Context Windows: What Developers Get Wrong About AI Coding Assistants

Every developer using AI coding assistants hits the same wall. At first, the AI produces great code. Then, as the project grows, the suggestions get worse. Functions that contradict earlier code. Imports from packages that don't exist. Logic that ignores constraints you established three prompts ago.

The AI didn't get dumber. You ran out of context window.

What a Context Window Is

A context window is the total amount of text an LLM can process in a single interaction. Think of it as the model's working memory. Everything it can "see" right now: your prompt, the files you've attached, the conversation history, the system instructions.

Claude 3.5 Sonnet has a 200K token context window. GPT-4o has 128K. These sound enormous. But in practice, they fill up fast:

A single 500-line source file is roughly 4,000 tokens
Your conversation history from 20 back-and-forth exchanges: 8,000-15,000 tokens
System instructions and tool definitions: 5,000-10,000 tokens
Three files attached for context: 12,000+ tokens

You're already at 30,000-40,000 tokens, and you haven't asked your question yet.

Why More Context Isn't Always Better

Here's what most developers don't realize: LLMs don't process all tokens equally. Research on "lost in the middle" shows that models pay the most attention to the beginning and end of the context window. Information buried in the middle gets less weight.

This means:

If you paste five files into a prompt, the AI focuses on the first and last. The middle three get fuzzy treatment.
If your conversation has 30 messages, the early exchanges and the latest ones dominate. Your important architectural decision from message 12? The model might not weight it appropriately.
If your system prompt is long, the instructions at the start and end get followed more reliably than those in the middle.

Practical Context Management

1. Start Fresh Conversations Often

Don't run a single conversation for an entire feature. Start a new chat for each logical unit of work. "Implement the user registration endpoint" is one conversation. "Add email verification" is another.

Each fresh conversation gives the AI a clean context window focused entirely on the current task.
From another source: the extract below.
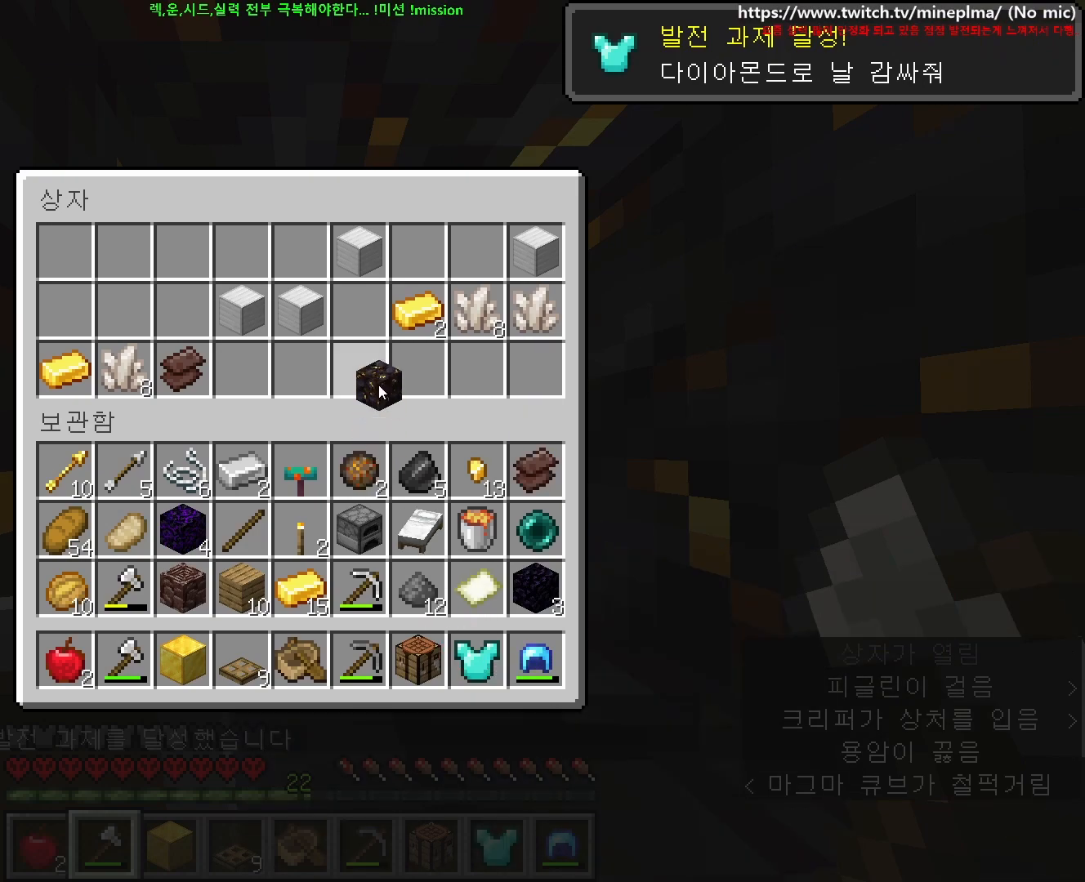
{"keys": [], "mouse": [], "events": [[67, "mouse_left", "up"], [200, "e", "down"], [267, "e", "up"], [333, "e", "down"], [433, "e", "up"]]}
2. Be Selective About What You Include

Don't attach every file in your project. Attach the specific file you're editing, the interface or type definitions it depends on, and nothing else. The AI doesn't need your entire codebase to write one function.

3. Front-Load the Important Information

Put your constraints, requirements, and architectural decisions at the top of your prompt. Don't bury them after three paragraphs of background. The model weights the beginning of input more heavily, so make the first 500 tokens count.

4. Use Summaries Instead of Full Files

Instead of pasting a 400-line file, paste the relevant function signatures and a one-line description of what each does. The AI can generate correct code from an interface description without seeing the implementation.

// Available functions (do not reimplement):
// validateEmail(email: string): boolean - RFC 5322 validation
// hashPassword(plain: string): string - bcrypt with cost 12
// createSession(userId: number): string - returns session token

This gives the AI everything it needs in 5 lines instead of 200.

5. Repeat Critical Constraints

If a constraint is important, state it again in your current prompt. Don't assume the AI remembers what you said 15 messages ago. "Remember, this API must return results in under 200ms" costs you 12 tokens and prevents an entire class of mistakes.

The Architecture Implication

Context window limitations have a direct impact on how you should structure code for AI-assisted development:

Small files over large files. A 100-line file fits easily in context. A 1,000-line file doesn't.
Clear interfaces over clever implementations. The AI needs to know what your code does, not how it does it.
Explicit naming over abbreviated naming. getUserSubscriptionStatus() gives the AI more signal than getSubStat().
Co-located types in the same file as the function that uses them. If the AI can see the type definition and the function in one view, it generates correct code. If they're in separate files, it guesses.

Context is the New Bottleneck

We used to optimize for CPU time, then memory, then network latency. Now we're optimizing for context window utilization. The developers who understand this constraint write code that AI assistants can work with effectively. The ones who don't end up fighting the AI instead of collaborating with it.

The context window isn't a limitation you work around. It's a design constraint you build for.